Data for processing:
***

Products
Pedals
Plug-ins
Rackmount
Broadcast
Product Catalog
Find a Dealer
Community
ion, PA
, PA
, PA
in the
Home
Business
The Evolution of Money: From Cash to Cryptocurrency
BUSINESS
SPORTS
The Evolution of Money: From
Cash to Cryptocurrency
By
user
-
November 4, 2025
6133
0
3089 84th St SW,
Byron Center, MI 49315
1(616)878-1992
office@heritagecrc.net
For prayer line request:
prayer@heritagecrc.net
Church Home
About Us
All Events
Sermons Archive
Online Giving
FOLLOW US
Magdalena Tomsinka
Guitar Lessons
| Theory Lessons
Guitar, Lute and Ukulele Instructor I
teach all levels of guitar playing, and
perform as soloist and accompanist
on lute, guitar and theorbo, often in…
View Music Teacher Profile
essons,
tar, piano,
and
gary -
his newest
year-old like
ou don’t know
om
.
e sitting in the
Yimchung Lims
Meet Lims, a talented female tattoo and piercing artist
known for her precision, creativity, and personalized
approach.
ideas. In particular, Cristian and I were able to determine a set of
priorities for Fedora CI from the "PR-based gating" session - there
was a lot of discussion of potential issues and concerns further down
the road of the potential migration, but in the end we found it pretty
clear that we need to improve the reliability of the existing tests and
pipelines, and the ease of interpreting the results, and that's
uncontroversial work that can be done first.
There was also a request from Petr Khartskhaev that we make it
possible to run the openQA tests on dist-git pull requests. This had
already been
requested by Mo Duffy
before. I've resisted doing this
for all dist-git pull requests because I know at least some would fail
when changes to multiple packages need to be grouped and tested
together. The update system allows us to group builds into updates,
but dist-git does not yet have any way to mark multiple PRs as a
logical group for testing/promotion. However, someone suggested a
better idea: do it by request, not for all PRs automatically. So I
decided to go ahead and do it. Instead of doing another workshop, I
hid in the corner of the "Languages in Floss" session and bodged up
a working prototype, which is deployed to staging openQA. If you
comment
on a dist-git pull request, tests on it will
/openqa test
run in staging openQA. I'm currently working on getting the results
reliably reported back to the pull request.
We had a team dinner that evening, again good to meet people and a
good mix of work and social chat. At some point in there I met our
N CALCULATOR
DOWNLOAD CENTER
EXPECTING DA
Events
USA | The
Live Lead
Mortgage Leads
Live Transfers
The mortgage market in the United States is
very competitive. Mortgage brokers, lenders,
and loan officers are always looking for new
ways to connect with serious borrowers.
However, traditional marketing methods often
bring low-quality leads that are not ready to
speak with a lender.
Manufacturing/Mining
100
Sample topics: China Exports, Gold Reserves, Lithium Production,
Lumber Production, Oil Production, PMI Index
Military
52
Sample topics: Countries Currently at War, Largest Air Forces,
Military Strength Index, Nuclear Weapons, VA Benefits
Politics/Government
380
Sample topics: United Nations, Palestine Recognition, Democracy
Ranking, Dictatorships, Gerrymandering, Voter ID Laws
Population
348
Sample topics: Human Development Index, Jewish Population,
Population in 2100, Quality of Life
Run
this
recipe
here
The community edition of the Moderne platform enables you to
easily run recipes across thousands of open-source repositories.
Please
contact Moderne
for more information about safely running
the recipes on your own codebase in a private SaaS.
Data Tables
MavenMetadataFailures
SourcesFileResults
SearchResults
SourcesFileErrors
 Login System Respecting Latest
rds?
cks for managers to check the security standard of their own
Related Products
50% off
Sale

***

Only a number is expected here: the tally of lines above that contain "Cash". Please write nothing more.

2